Come deve comportarsi l’imprenditore, qualora il dipendente si rifiuti di assumere il vaccino? Tra diritti e doveri, ecco spiegato quando è possibile sanzionare il lavoratore

A seguito della messa a disposizione sempre più capillare dei vaccini anti Covid-19, un quesito ricorrente è se il datore di lavoro abbia l’obbligo di pretendere la vaccinazione, nonché, correlativamente, di allontanare i lavoratori che rifiutino di vaccinarsi.

 

IL QUADRO NORMATIVO

Una prima risposta in ordine al comportamento del datore di lavoro la fornisce l’art. 2087 c.c., secondo il quale “L’imprenditore è tenuto ad adottare nell’esercizio dell’impresa le misure che, secondo la particolarità del lavoro, l’esperienza e la tecnica, sono necessarie a tutelare l’integrità fisica e la personalità morale dei prestatori di lavoro”.

Il dettato dell’art. 2087 c.c. sopra citato, nella sua genericità, non fornisce tuttavia risposte esaustive in ordine agli obblighi del datore di lavoro in materia di vaccinazione da Covid-19.

Un primo elemento di maggiore specificità lo fornisce il d.lgs. 9 aprile 2008, n. 81 (Testo Unico della Sicurezza sul Lavoro, TUSL).

In particolare, l’art. 279, al secondo comma, dice che “Il datore di lavoro, su conforme parere del medico competente, adotta misure protettive particolari per quei lavoratori per i quali, anche per motivi sanitari individuali, si richiedono misure speciali di protezione, fra le quali:

a) la messa a disposizione di vaccini efficaci per quei lavoratori che non sono già immuni all’agente biologico presente nella lavorazione, da somministrare a cura del medico competente;

b) l’allontanamento temporaneo del lavoratore secondo le procedure dell’articolo 42”.

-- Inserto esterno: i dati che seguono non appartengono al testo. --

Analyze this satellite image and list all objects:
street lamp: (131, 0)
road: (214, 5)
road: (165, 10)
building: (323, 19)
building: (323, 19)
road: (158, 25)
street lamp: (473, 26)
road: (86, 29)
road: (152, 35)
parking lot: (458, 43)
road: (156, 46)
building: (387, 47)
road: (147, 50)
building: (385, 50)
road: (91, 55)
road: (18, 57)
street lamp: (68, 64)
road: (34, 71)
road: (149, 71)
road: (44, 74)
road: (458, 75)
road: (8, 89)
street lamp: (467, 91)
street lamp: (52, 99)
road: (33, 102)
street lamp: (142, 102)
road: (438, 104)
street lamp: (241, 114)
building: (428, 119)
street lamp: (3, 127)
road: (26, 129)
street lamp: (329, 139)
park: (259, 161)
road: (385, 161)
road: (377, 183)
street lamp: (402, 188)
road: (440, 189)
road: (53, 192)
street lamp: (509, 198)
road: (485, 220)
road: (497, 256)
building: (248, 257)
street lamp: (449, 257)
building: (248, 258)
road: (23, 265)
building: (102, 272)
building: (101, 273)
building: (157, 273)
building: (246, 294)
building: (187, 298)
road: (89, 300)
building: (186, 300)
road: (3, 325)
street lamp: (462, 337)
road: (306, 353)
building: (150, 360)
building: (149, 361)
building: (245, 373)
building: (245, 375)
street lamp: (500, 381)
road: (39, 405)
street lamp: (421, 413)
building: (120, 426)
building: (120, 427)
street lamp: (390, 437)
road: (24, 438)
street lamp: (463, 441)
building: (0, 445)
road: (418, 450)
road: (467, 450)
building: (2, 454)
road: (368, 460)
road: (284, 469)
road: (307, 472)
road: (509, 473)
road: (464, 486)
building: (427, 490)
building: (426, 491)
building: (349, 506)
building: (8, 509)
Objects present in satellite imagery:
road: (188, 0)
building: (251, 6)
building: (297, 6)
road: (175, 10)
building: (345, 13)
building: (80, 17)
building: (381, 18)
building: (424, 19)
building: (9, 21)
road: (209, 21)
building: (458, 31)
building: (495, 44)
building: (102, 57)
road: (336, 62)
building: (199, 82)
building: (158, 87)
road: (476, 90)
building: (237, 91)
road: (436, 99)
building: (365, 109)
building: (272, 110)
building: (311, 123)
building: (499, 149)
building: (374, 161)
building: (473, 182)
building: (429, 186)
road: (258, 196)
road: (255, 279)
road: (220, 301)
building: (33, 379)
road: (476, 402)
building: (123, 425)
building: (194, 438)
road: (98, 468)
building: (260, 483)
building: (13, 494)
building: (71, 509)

L’art. 42 stabilisce che “Il datore di lavoro, anche in considerazione di quanto disposto dalla legge 12 marzo 1999, n. 68, in relazione ai giudizi di cui all’articolo 41, comma 6, attua le misure indicate dal medico competente e qualora le stesse prevedano un’inidoneità alla mansione specifica adibisce il lavoratore, ove possibile, a mansioni equivalenti o, in difetto, a mansioni inferiori garantendo il trattamento corrispondente alle mansioni di provenienza”.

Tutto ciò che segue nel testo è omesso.